AICAR administration ameliorates hypertension and angiogenic imbalance in a model of preeclampsia in the rat.

Previous studies suggest restoration of angiogenic balance can lower blood pressure and improve vascular endothelium function in models of preeclampsia. Our laboratory has recently reported exercise training mitigates hypertension in an animal model of preeclampsia, but the mechanisms are unknown. AMP-activated protein kinase (AMPK) is stimulated during exercise and has been shown to increase expression of VEGF. Therefore, the purpose of this study was to determine whether AICAR (5-aminoimidazole-4-carboxamide-3-ribonucleoside), a potent AMPK stimulator, would increase circulating VEGF, improve angiogenic potential, decrease oxidative stress, and abrogate placental ischemia-induced hypertension. In rats, reduced uteroplacental perfusion pressure (RUPP) was induced on day 14 of gestation by introducing silver clips on the inferior abdominal aorta and ovarian arteries. AICAR was administered intraperitoneally (50 mg/kg b.i.d.) days 14-18, and blood pressure and tissues were collected on day 19. RUPP-induced hypertension was ameliorated (P < 0.05) with AICAR versus RUPP. AICAR increased (P < 0.05) plasma VEGF and decreased (P < 0.05) plasma soluble VEGF receptor-1 in the RUPP + AICAR versus RUPP. Antioxidant capacity was restored (P < 0.05) by AICAR in RUPP placenta. Renal and placental catalase activity was decreased (P < 0.05) in RUPP + AICAR versus RUPP. Angiogenic potential was increased (P < 0.05) in RUPP + AICAR versus RUPP. Fetal and placental weights were unaffected by AICAR. Placental AMPK phosphorylation was increased (P < 0.05) in RUPP + AICAR versus normal pregnant and RUPP. These findings suggest AICAR may be useful to mitigate angiogenic imbalance, renal, and placental oxidative stress and increase in blood pressure associated with RUPP hypertension. Furthermore, placental AMPK phosphorylation was observed only in the setting of ischemia.
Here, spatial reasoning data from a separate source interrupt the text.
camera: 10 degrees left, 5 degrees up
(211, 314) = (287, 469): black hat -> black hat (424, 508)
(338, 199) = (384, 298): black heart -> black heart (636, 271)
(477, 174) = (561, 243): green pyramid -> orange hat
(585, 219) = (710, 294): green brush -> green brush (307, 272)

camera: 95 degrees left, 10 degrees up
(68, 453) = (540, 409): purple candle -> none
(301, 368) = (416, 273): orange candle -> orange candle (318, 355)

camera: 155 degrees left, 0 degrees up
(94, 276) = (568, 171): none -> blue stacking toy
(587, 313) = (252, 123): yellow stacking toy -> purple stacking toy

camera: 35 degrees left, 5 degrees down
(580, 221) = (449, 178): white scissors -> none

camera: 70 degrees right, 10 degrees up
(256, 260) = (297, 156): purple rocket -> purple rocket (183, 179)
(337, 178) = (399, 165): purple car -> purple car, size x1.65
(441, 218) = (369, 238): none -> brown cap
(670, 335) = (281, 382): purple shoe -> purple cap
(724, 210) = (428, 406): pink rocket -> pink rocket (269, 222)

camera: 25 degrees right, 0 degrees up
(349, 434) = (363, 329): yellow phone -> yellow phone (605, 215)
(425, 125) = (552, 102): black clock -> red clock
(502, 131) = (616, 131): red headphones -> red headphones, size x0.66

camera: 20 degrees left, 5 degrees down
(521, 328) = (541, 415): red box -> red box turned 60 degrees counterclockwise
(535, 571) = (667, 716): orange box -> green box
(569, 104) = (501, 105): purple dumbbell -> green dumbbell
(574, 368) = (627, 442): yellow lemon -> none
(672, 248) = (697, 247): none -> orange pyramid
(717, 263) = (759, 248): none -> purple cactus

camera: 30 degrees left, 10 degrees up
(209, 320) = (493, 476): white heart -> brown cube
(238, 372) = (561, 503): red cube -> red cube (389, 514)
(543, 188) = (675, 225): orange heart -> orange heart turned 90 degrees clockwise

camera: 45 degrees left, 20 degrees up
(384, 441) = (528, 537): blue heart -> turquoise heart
Exercise training attenuates placental ischemia-induced hypertension and angiogenic imbalance in the rat.

An imbalance between proangiogenic (vascular endothelial growth factor) and antiangiogenic (soluble fms-like tyrosine kinase 1) factors plays an important role in hypertension associated with reduced uteroplacental perfusion (RUPP). Exercise has been shown to stimulate proangiogenic factors, such as vascular endothelial growth factor, in both the pregnant and nonpregnant state; thus, we hypothesized that exercise training would attenuate both angiogenic imbalance and hypertension attributed to RUPP. Four groups of animals were studied, RUPP and normal pregnant controls and normal pregnant and RUPP+exercise training. Exercise training attenuated RUPP-induced hypertension (P<0.05), decreased soluble fms-like tyrosine kinase 1 (P<0.05), increased VEGF (P<0.05), and elevated the soluble fms-like tyrosine kinase 1:vascular endothelial growth factor ratio. The positive effects of exercise on angiogenic balance in the RUPP rats were confirmed by restoration (P<0.05) of the RUPP-induced decrease in endothelial tube formation in human umbilical vascular endothelial cells treated with serum from each of the experimental groups. Placental prolyl hydroxylase 1 was increased (P<0.05) in RUPP+exercise training rats. Decreased trolox equivalent antioxidant capacity in the placenta, amniotic fluid, and kidney of the RUPP rats was reversed by exercise. RUPP-induced increase in renal thiobarbituric acid reactive species was attenuated by exercise. The present data show that exercise training before and during pregnancy attenuates placental ischemia-induced hypertension, angiogenic imbalance, and oxidative stress in the RUPP rat and reveals that increased prolyl hydroxylase 1 is associated with decreased soluble fms-like tyrosine kinase 1, thus revealing several potential pathways for exercise training to mitigate the effects of placental ischemia-induced hypertension. Lastly, the present study demonstrates that exercise training may be a useful approach to attenuate the development of placental ischemia-induced hypertension during pregnancy.